In contrast, 26% of the team’s time was spent on projects worth between £5m and £50m – work that delivered 29% of the overall financial savings.

Meanwhile, the less common, but highest value projects – those worth over £50m – brought in the largest share of the financial savings, at 26%, but these took up just 4% of the team’s time.

GDS is changing its approach to spend controls, and removing the lowest barrier of £100,000 limit on digital projects, which director general Kevin Cunnington has said are now “too low” for most digital projects run by the bigger departments.

In an interview with PublicTechnology he said that the new approach would see departments having their 18-month roadmap assessed “in some detail” to decide which areas the team would focus on.

He predicted that this would see GDS keeping an eye on 20% of the departments’ work and getting more closely involved with a further 10% of the projects.

This, he said, would reduce the burden on the team – which the NAO notes is made up of just eight people.

“Because we were obliged to – as part of the spend controls process – assess every £100,000 development, it meant we were doing lots and lots of them,” he said. “Not being involved in 70% [of projects] is a big difference.”

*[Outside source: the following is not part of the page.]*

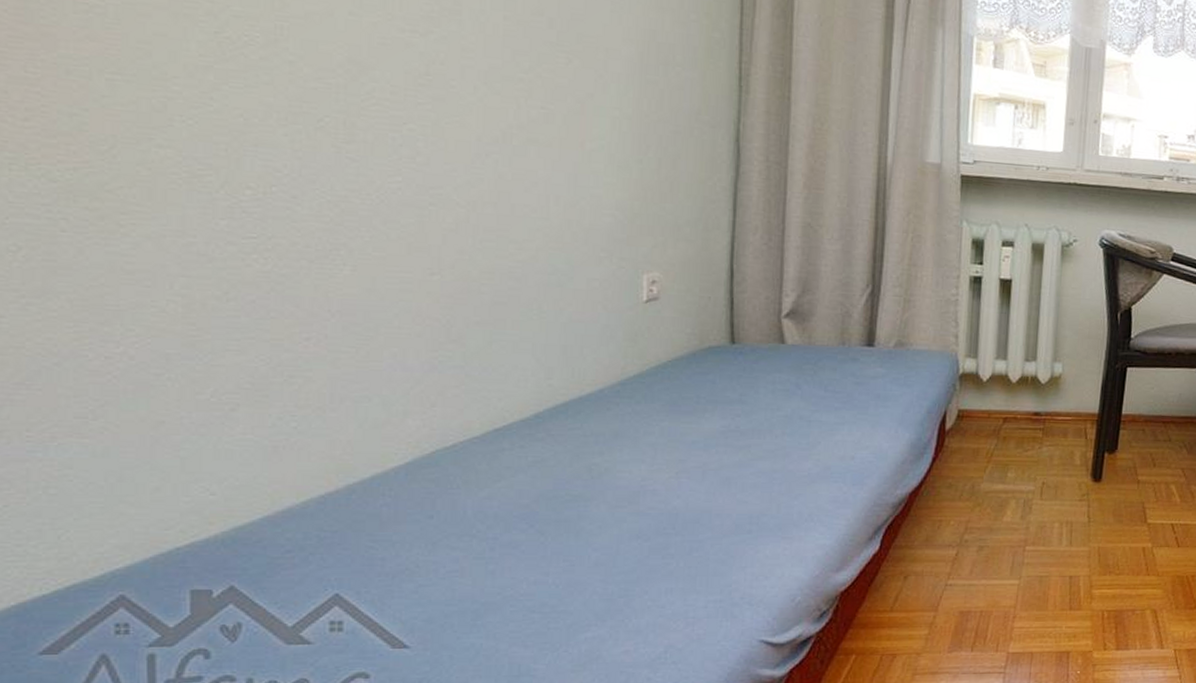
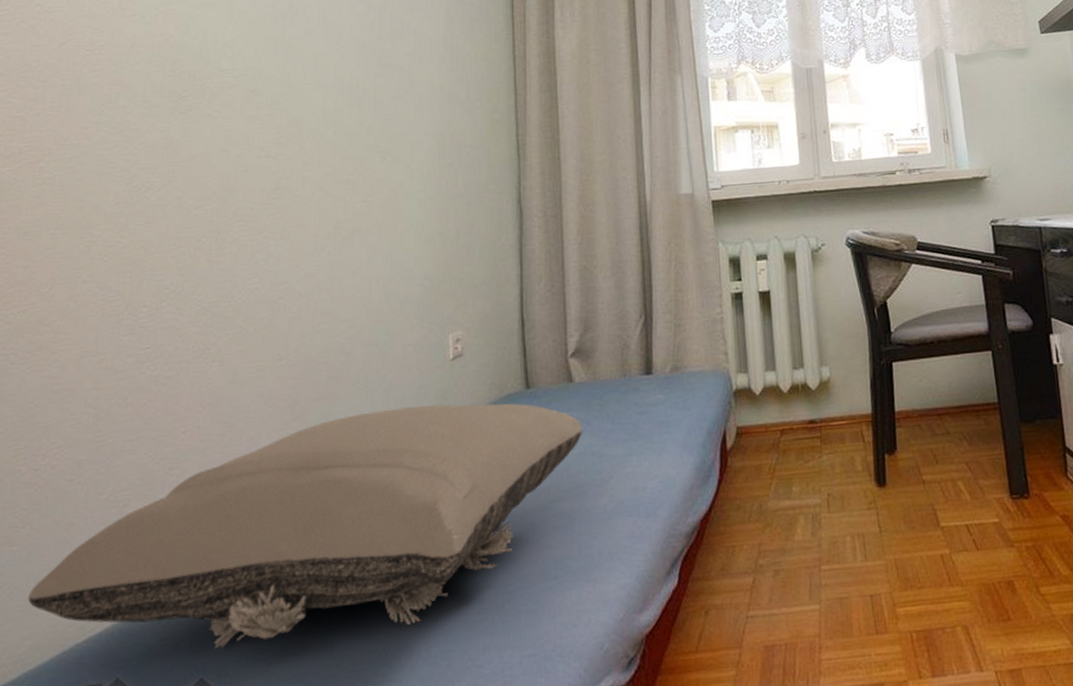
pillow: none [108,345,792,566] -> present [28,403,583,649]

The new approach also aims to make the review process “less adversarial”, and help departments more along the way as they develop their projects.

However, the plans to reduce the set limits have been met with concern by some commentators, who argue that loosening the rules runs the risk of letting departments fall back into bad habits.

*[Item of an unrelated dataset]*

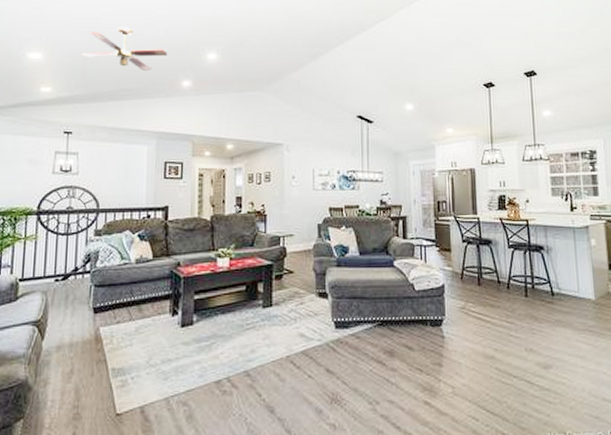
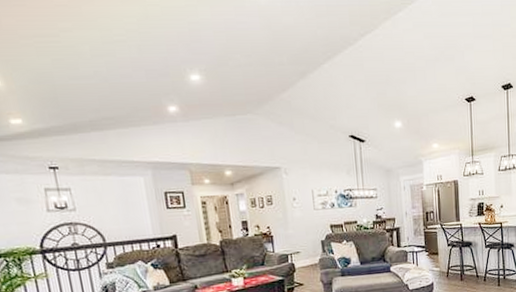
ceiling fan: present [80,26,167,71] -> none [46,45,146,96]

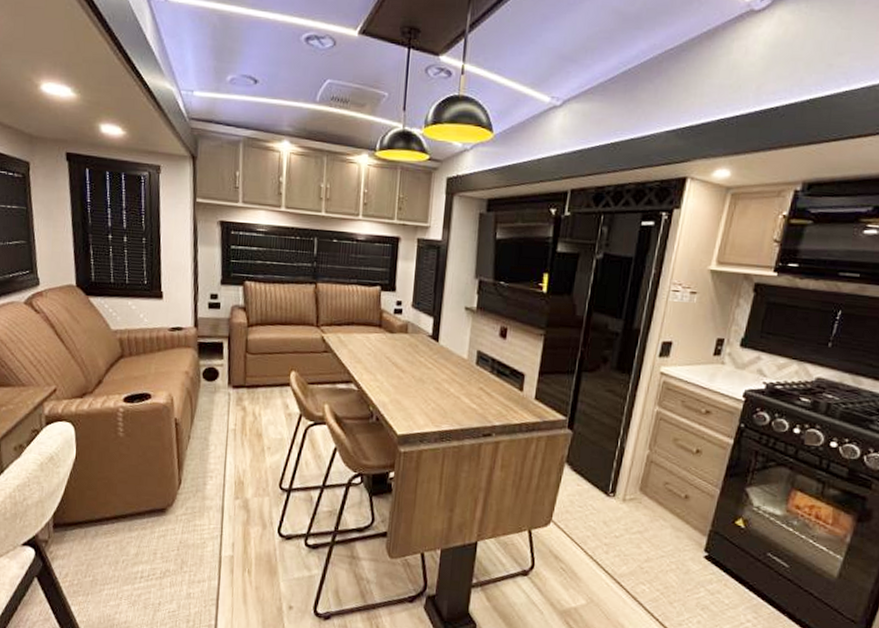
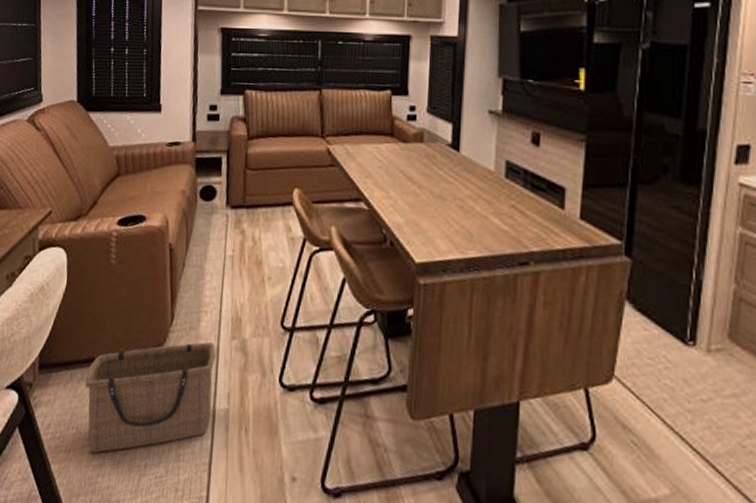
basket: none [99,502,221,595] -> present [84,342,216,453]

Matt Jukes, product manager at mySociety and a former civil servant working in the digital, data and technology profession, said at the time: “I’m a big fan of what the spend controls team have achieved in the last few years, but this more ‘holistic’ approach seems likely to open the floodgates again to all manner of ill-conceived projects.”

He added: “I always felt that the ‘one size fits all’ approach was part of the initiative’s power – no special treatment and clear lines actually made it easier for teams in departments to get good work done not harder.”